New research from Okta finds that the remote work economy has accelerated a Zero Trust culture, but the majority of companies are still relying on passwords
Organisations have become more security conscious over the course of the pandemic, leading them to invest heavily in Zero Trust, according to a new study from identity firm Okta. The State of Zero Trust Security 2021 report surveyed over 600 global security leaders about their initiatives and found that remote work has led to a change in how organisations view the importance of Zero Trust, with financial services, healthcare organisations and the software industry seeing the most significant progress.
More than three-quarters (78%) of companies globally say that Zero Trust has increased in priority and nearly 90% are currently working on a Zero Trust initiative, up from just 41% a year ago. In 2019, Zero Trust was a priority for only 18% of European companies. Now, two years later, the region is the most mature globally when it comes to Zero Trust adoption, with 90% either having fully implemented the strategy or planning to do so in the coming months.
As such, 82% of European organisations have increased their Zero Trust budgets in 2021, while not a single business in Europe says their budget has decreased. This comes during a period where cuts have been widespread, indicating the importance of Zero Trust as a security measure.

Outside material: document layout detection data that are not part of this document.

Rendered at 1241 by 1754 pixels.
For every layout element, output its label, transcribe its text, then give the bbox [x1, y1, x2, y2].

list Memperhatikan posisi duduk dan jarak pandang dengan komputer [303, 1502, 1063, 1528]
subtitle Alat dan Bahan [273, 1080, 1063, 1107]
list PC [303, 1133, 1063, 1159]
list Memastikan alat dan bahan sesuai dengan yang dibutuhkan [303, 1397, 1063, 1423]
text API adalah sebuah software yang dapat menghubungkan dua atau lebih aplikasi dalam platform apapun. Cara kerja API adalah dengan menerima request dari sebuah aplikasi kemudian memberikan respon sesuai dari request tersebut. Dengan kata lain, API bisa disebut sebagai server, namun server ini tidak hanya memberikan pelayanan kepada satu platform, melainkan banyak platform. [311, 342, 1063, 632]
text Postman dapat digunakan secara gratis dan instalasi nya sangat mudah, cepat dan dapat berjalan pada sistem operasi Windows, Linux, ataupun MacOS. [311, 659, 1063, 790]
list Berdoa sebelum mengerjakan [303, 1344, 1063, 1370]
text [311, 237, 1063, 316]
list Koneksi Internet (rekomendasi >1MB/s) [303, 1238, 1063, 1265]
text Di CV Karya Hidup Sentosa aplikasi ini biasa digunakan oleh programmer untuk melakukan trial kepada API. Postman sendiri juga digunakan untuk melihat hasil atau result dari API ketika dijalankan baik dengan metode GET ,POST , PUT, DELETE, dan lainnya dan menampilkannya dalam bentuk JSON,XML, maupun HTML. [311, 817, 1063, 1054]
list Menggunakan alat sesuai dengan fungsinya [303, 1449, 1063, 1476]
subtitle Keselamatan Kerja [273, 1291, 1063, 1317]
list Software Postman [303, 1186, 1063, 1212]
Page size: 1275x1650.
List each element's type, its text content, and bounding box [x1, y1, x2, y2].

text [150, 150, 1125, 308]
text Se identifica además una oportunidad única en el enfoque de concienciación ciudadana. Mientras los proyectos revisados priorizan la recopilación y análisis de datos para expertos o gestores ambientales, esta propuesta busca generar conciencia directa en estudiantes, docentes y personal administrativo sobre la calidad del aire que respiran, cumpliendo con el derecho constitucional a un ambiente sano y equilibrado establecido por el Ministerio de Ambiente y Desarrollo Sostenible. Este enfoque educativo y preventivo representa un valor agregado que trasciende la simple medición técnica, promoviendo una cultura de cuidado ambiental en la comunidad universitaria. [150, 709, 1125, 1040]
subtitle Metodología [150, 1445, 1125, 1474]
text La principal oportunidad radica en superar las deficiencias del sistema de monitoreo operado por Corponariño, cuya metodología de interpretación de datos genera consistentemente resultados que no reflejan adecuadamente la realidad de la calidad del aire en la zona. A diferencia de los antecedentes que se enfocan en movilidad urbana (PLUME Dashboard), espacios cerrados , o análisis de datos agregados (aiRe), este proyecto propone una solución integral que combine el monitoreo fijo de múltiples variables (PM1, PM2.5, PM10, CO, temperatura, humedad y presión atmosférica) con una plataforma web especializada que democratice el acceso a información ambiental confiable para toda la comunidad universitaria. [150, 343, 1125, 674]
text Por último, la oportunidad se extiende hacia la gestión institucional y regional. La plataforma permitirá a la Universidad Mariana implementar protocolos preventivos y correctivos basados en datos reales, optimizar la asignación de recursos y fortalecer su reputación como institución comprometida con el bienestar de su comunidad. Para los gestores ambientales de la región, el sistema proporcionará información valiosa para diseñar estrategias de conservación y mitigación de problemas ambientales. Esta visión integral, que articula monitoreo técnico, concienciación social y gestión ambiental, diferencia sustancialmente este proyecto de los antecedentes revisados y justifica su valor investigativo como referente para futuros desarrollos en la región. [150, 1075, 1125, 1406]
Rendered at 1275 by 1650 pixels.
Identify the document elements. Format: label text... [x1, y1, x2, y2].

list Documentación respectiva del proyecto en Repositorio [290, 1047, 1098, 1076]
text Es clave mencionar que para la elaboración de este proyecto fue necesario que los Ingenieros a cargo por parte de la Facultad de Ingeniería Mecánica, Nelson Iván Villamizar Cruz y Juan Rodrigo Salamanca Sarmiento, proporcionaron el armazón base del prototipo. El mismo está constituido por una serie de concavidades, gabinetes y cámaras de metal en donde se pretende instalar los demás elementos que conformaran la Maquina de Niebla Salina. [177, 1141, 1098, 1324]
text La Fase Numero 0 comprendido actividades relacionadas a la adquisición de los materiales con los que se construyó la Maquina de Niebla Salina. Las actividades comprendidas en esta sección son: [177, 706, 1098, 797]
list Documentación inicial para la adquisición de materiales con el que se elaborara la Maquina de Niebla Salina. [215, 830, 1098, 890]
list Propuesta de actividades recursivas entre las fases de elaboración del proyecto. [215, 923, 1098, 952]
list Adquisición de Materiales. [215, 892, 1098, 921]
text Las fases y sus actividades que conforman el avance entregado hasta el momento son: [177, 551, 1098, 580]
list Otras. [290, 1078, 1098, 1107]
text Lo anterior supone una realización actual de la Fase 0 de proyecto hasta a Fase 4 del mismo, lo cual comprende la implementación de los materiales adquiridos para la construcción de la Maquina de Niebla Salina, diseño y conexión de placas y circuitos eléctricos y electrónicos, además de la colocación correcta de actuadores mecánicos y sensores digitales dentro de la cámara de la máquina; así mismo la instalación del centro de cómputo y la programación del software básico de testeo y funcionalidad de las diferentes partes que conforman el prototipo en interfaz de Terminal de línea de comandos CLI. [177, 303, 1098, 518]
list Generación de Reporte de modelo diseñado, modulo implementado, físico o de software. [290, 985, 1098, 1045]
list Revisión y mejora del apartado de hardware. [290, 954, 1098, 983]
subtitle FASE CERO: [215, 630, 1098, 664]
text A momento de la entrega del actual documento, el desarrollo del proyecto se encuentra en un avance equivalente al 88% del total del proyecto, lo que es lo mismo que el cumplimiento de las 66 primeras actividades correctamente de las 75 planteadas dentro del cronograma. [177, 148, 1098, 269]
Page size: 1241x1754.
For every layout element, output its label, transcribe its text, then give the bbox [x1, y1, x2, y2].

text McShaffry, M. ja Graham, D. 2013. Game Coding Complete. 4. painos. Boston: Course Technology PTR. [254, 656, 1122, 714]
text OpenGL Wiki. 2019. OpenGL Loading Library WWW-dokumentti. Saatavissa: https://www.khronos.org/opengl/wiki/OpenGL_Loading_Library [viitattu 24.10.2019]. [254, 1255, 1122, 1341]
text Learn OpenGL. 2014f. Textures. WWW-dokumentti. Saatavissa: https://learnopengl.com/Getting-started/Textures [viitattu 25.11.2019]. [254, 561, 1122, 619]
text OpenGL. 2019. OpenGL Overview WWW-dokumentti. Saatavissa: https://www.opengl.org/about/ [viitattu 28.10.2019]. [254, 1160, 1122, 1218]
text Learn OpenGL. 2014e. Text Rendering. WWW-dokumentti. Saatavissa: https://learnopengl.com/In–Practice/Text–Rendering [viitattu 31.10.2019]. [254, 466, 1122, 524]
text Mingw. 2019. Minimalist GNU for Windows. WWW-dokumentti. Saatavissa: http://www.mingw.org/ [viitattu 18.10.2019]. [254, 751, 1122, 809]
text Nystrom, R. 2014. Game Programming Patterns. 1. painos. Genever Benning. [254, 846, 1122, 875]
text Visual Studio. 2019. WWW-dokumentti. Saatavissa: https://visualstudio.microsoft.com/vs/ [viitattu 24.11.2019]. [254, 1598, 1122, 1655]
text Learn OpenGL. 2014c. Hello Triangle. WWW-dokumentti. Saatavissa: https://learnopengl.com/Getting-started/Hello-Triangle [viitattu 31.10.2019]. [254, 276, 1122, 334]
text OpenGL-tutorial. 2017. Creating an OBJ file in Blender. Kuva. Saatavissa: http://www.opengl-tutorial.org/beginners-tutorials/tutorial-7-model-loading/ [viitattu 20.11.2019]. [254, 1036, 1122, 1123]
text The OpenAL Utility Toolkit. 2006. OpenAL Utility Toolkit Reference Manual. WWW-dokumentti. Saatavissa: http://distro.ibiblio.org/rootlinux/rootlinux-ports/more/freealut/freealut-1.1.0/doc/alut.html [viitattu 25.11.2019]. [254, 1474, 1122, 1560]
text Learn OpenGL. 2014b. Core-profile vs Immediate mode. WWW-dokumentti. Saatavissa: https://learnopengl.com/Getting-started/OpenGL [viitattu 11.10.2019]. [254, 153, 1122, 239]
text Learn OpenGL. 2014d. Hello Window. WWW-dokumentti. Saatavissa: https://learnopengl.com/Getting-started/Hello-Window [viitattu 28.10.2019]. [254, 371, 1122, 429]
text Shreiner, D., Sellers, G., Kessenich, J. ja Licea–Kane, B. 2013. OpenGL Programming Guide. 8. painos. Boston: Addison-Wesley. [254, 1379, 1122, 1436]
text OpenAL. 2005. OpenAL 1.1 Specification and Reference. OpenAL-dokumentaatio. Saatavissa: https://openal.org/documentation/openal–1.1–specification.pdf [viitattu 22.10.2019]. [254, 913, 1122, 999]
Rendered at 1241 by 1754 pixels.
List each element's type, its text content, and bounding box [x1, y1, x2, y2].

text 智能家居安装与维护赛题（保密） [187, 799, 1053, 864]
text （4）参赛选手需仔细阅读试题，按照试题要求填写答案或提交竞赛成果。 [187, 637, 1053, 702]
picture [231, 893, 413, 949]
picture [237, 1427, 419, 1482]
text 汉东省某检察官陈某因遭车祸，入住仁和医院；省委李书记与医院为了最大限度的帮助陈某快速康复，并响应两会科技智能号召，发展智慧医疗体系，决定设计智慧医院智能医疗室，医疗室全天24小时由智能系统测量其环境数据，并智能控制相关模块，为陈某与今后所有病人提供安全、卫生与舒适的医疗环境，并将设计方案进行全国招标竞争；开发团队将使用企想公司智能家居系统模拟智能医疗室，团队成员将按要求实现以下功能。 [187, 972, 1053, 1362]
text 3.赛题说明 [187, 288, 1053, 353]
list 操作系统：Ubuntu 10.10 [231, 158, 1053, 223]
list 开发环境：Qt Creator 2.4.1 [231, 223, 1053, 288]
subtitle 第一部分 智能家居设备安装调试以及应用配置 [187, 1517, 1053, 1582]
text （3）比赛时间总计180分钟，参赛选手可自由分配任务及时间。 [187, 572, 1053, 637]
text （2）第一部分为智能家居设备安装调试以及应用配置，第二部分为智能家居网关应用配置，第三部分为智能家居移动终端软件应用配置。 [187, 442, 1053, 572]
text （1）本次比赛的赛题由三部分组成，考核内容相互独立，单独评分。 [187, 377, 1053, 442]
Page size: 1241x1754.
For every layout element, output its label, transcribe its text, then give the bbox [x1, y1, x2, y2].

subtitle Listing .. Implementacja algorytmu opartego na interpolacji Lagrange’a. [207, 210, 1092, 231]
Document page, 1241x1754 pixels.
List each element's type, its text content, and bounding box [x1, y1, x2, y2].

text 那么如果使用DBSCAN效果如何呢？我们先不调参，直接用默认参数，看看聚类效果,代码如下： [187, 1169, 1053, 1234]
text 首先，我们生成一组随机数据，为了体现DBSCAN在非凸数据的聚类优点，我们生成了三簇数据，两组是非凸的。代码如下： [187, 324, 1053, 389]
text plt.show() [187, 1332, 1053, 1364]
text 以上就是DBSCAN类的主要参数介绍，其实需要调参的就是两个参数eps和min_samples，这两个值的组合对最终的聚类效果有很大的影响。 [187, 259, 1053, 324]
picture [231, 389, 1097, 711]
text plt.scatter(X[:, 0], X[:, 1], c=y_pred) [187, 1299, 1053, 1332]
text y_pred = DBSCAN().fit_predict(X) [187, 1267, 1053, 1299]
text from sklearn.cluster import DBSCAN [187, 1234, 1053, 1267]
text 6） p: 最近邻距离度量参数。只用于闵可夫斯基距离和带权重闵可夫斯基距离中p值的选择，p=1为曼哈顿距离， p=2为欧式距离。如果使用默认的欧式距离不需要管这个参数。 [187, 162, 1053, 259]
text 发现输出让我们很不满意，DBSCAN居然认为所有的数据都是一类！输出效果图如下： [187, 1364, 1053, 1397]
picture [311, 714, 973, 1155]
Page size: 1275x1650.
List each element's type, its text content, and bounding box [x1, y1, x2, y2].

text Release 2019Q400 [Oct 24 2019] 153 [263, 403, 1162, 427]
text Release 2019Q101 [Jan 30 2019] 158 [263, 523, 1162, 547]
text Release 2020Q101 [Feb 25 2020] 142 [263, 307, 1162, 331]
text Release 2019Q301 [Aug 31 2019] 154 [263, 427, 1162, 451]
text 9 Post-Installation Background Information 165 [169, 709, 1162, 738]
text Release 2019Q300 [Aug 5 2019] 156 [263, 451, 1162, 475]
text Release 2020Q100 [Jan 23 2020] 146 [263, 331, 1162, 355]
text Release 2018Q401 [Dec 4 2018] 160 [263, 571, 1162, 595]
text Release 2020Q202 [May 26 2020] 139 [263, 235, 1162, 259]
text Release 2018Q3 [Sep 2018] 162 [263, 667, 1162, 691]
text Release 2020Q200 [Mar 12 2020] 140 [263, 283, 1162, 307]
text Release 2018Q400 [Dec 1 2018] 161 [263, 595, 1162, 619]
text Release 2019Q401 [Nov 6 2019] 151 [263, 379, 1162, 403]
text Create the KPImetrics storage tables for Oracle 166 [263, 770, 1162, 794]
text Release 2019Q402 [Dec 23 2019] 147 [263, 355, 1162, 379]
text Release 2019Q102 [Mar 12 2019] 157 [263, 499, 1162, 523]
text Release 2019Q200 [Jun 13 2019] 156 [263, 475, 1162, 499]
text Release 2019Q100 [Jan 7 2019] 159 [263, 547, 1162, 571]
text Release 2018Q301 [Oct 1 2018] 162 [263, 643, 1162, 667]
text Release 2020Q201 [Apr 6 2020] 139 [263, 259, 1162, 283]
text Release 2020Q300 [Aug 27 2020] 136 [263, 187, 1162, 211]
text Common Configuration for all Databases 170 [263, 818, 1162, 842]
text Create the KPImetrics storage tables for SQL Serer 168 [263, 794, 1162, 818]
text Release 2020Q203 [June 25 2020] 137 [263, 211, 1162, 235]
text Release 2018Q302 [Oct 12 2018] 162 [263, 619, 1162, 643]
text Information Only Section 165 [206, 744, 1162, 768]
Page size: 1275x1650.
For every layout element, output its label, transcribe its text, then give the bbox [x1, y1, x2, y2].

The greatest challenges for European organisations in adopting a Zero Trust infrastructure include:
- Cost concerns (26%)
- Technology gaps (22%)
- Stakeholder buy-in (19%)
- Awareness of solutions (15%)
“This research comes as cybersecurity remains a key challenge for organisations, following the heightened risk landscape created by the pandemic,” comments Ben King, Chief Security Officer, EMEA at Okta. “To avoid becoming the next victim of a data breach or attack, organisations are moving towards a more robust and comprehensive security posture that is centred around the Zero Trust principle of ‘never trust, always verify.’ Businesses must recognise that people are the new perimeter, and adopt strong authentication across all services, everywhere — from on-premises, to cloud, to mobile, and for employees as well as customers, partners, contractors, and suppliers.”
The most used security factors: the steady rise of biometrics
Okta’s research also reveals that companies are continuing to use low assurance factors, with the majority of companies still relying on passwords (95%) and security questions (68%). However, compared to the rest of the world, Europe has more widely implemented mature security factors, like biometrics, hardware one-time passwords (OTPs), and push notifications. 56% of organisations in Europe are already utilising biometric technology, compared with 43% for the rest of the world.
Globally, biometric technology has continued to skyrocket, with 45% of global companies, and over 50% in financial services and software, using biometrics as a high assurance factor.
“Overcoming the reliance on passwords is not going to happen overnight, but organisations can start with adopting contextual factors to ease authentication processes,” Ben King comments. “By embracing passwordless technologies such as biometrics and contextual factors, businesses can increase security and tackle data breaches more effectively.”
Okta is the leading independent provider of identity for the enterprise. The Okta Identity Cloud enables organisations to securely connect the right people to the right technologies at the right time. With over 7,000 pre-built integrations to applications and infrastructure providers, Okta customers can easily and securely use the best technologies for their business. More than 10,650 organizations, including JetBlue, Nordstrom, Slack, T-Mobile, Takeda, Teach for America and Twilio, trust Okta to help protect the identities of their workforces and customers.
Commissioned by Okta, Pulse Q&A conducted the survey of 600 IT and security decision makers at director level or above across multiple industries. This included 150 IT and security decision makers from EMEA, making up 25% of all respondents.